Website Design

Hi Guys,

I have heard that using frames is outdated and maybe iframes is the thing.

What is the best way or thing to use then ? there are certain things on my website i do not want people to see links to for example private pages.

Here is an example.

A new user subscribes to my service through a 3rd party website that will not load up in a frame. on submission the user is redirected to a private page where they can sign up then redirected back to website. If a user can see the link to the private sign up page then they can access this without subscribing. How do i manage this situation.

So what if a user can access a sign up page without subscribing? If they aren’t subscribing they shouldn’t have access to anything anyway, right?

in theory yes but if the url is available whats to stop someone sharing ? if someone signs up and copies the link ?

What are you really asking about?

You sign up for an account with Netflix. When you stop paying, you no longer have access to the content.
If you give your credentials out, you are still limited to whatever your account limitations are, ie, if you pay for 2 concurrent logins, two devices can log in at a time. The third is rejected.

So, if 5,000 people want to login, not only is the URL not hidden, you aren’t getting content if you are not accepted either.

Example of the process

i am building a website that offers a service for a monthly fee. To access this service they have to subscribe to a direct debit plan through a third party service. Once they have subscribed through this third party service the redirection link is a sign up page hosted on my website.

They sign up for a username and password to access this part of my site. Once this has been accepted they can then log in and use the service. if you select any link on my website you can see the link url in the status bar and the browser address bar. So is someone subscribes to my plan then they get redirected to a sign up page whats is stopping them copying this url and sharing it with others so they can bypass the third party link and sign up direct ?

What I said still stands. Aren’t you going to verify they paid before they are given access? What happens if they pay once and cancel their subscription? The same would still hold true, correct?

Stripe API for instance. Every time a payment is processed, successful or failure, it calls an API to let that system know the payment status. If that API receives a failed payment, it can then cut the authorization; if it is then successful (like someone updating their payment method) another call is made saying the account is current. The API then allows access again to the account.

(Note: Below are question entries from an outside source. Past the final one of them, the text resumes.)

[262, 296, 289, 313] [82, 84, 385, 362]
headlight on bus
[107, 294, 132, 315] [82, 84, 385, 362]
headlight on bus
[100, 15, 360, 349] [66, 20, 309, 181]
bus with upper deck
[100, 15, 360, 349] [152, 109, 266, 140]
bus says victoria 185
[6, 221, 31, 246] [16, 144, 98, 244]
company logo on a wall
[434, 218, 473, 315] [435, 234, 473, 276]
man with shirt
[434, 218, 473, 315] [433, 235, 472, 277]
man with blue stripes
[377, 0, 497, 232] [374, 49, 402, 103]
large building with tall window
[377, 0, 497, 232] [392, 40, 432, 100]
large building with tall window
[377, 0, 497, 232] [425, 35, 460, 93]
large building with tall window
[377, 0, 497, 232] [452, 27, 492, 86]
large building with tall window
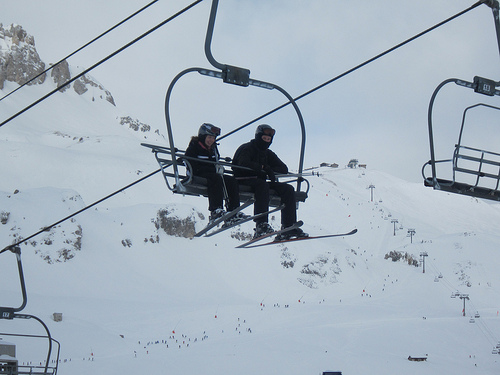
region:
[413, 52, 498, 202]
Empty ski lift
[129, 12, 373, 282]
Two skiers sitting on ski lift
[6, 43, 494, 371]
Blanket of snow covering the ground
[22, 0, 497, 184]
Completely cloud covered sky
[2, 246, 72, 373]
One of two empty ski lifts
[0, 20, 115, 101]
Rocky top of mountains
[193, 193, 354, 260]
Two sets of skiis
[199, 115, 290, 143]
Two winter hats on heads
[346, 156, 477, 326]
Power poles going up the mountain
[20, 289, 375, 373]
Areas where there is no snow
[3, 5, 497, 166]
light in daytime sky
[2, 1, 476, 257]
suspended cables of ski lift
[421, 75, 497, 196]
empty ski lift chair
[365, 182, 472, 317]
lights on side of mountain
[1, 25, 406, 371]
rocky snow covered mountain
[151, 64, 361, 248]
two people on ski lift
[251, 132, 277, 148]
ski mask over face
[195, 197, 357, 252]
two sets of skis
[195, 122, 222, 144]
helmet on skier's head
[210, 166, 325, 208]
two sets of ski poles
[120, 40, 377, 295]
People on a ski lift.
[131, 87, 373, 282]
Two people on the ski lift.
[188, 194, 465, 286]
Skis on the skiers.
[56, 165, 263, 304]
Snow on the mountain.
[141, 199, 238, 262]
Rock showing through the snow.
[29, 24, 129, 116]
Lines on the ski lift.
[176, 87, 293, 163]
Helmets on the skiers.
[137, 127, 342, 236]
Bench on the ski lift.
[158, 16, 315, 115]
Connector to the ski lift.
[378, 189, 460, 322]
Trees on the mountain.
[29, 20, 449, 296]
people on a ski lift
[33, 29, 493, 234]
two ski lifts in the shot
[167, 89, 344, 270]
a couple about to go skiing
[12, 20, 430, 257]
a snow covered mountain behind the skiers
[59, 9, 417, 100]
cloudy skies above the skiers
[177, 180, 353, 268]
the skiers legs are dangling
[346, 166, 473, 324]
parts of the ski lift system along the mountain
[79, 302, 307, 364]
the little dots in the snow are people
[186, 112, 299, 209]
they are wearing black ski coats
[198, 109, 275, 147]
they both have on goggles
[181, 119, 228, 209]
Woman on ski lift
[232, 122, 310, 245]
Man sitting on ski lift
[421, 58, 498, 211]
Empty ski life chair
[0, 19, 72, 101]
Large rocks in the background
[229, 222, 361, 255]
Man wearing skis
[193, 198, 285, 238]
Woman wearing skis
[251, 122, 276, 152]
Man wearing wool mask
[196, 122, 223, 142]
Woman wearing hat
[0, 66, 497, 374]
Snow all over the ground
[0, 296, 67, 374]
Empty chair on ski lift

Frames and iframes are considered old now and some might even remove them because they are mostly used for ad/other hacks these days. They also don’t offer any security as you can easily watch what happens through the browser dev console or other apps.

What you probably want is to set up your 3rd party subscription page to send a request to your backend code confirming the transaction (web hook).

You can then return the user from the 3rd party site to your site after payment and give them a “awaiting confirmation” page. This page will poll your backend for a confirmed payment, and when the webhook request comes through the user will have valid access.

As astonecipher mentions these confirmations should probably use dates so you know if the subscription runs out - in which case you can repeat the process.